That is the biggest difference, what I want to do differently.
Who forms this circle of decision-makers?
The media has written about it at length. It is a fact that the three deputy chairmen of the party (myself, Jürgen Ligi, and Kaja Kallas) have not been present at a host of decisions that have been made.
Are all of these decision-makers among Kristen Michal's supporters?
In your opinion, is the headquarters clearly favoring one candidate right now?
The headquarters definitely affects the course of the election, and it seems to me that it has picked a side. It is trying to create the impression it hasn't. For example, Kalev Lillo has given his signature to support Michal while working for the headquarters and heading one of the party's largest regions in Harju County.
There are other clues and examples of how the headquarters has moved things or the development manager worked for Michal's campaign.
That is why I'm saying elections need to be honest and transparent. These elections need an auditor. In the future, an amendment to the Political Parties Act is needed to curb hesitation and doubt. Elections of party management bodies need to be handled by the national electoral committee.
You are against how things stand?
I am indeed.
That is a popular thing to be these days. Your opponent, Kristen Michal, has said that he does not plan to adhere to political correctness. That is another popular position. Is Michal just going with the flow, or is he trying to contrast to you?
I'm clearly stronger in terms of openness and more broad-based management, involving regional offices and younger members. We need to change the way this party is run.
We are in the middle of the administrative reform. The Reform Party's regions follow local governments. Having fewer local governments will mean less regional representation in the party's council. I do not believe it is right.
We need to make sure we don't have a Tallinn-centered management to suit the needs of the headquarters. We have almost 13,000 members, and they all must feel they belong and are heard. Headquarters-centered and combination-heavy leadership is not what the Reform Party should favor going forward.
What is political combinatorics? How does it manifest?
Allow me to give an example from the last board meeting. The chairman called members late on Sunday evening to tell them the board would be meeting at 4 p.m. on Monday. By that time it had been decided that the general assembly would take place on January 7. It was good most members could even attend the meeting at such short notice. To have the party chairman simply state that the assembly would be meeting on January 7.
Members of the board, myself included, said that candidates should be given more time to meet with people in regions. The position of Kaja Kallas, who was in Brussels at the time, was not read out – she also asked for the general assembly to be postponed. There would have been no harm in postponing the assembly until the end of January. However, everything had already been prepared, down to booking the venue and Facebook advertisements. This shows the decision had already been made in some close circle somewhere. The board was assembled to make it official.

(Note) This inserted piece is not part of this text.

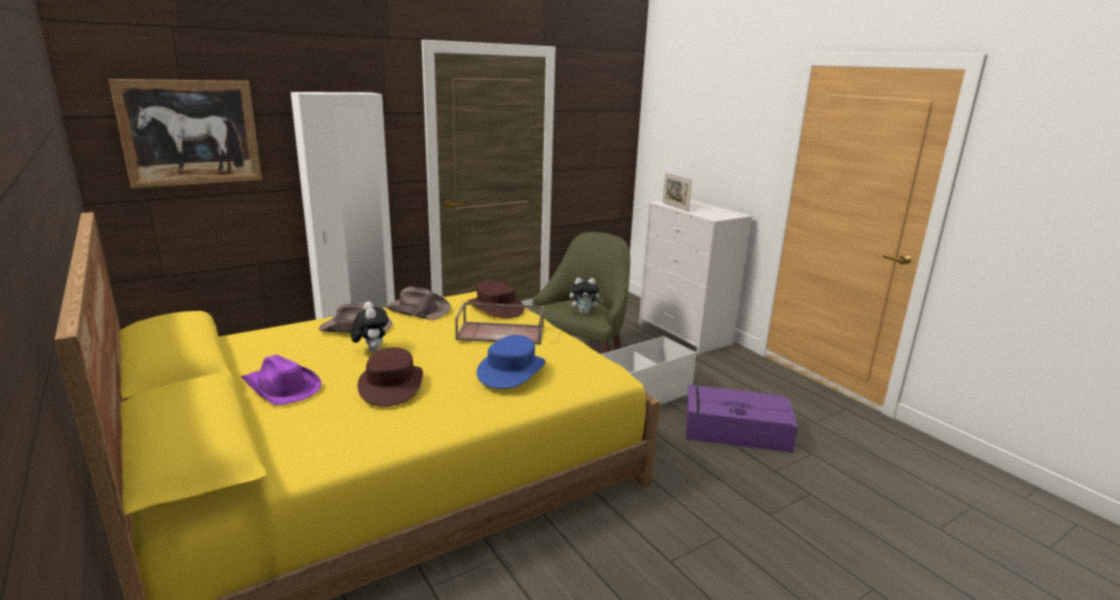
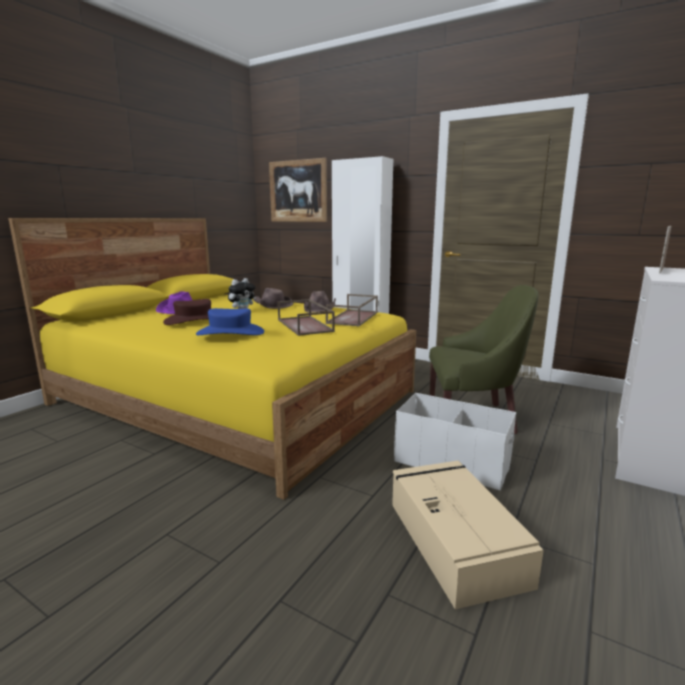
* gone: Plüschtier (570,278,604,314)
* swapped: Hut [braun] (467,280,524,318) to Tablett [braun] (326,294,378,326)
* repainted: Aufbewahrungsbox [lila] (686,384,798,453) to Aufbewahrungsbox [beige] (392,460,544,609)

That is not right. The board should make the decisions instead of serving as a rubber stamp.
How are you different from Michal in terms of the right-left, liberal-conservative scale?
We are both right wing. Otherwise we would not be in the Reform Party.
Which is more?
It is very difficult to say which of us is the greater liberal. I have more democratic liberalism, more involvement and consideration for members. He has more autocratic liberalism and leader-centered backroom decision-making. That is the main difference. Concerning fundamental liberal values, our views coincide to a great degree.
I can image why Michal talked about political correctness. Don't you think you are too much of a blue-eyed boy?
If someone says I'm too kindhearted of a human being, that is true: yes, I am a good person. Always have. I've always gotten along well with friends, partners; you also need to get along well with opponents in politics as no one party can ever come to power in Estonia. At least not on the state level. That is why I rather count being a good person among my strengths.
It is difficult to associate scandals with me.
Like Prime Minister Jüri Ratas, who gave each partner, irrespective of size, five ministerial positions?
Life has shown that one also needs balls to make decisions. It is simply that the way decisions are reached is different for me and Michal. I listen to more opinions.
I have never allowed a decision to go unmade. The interior minister makes decisions of significance in terms of security every day. While it is true some of them cannot be seen, they are all vital, and they have all been made.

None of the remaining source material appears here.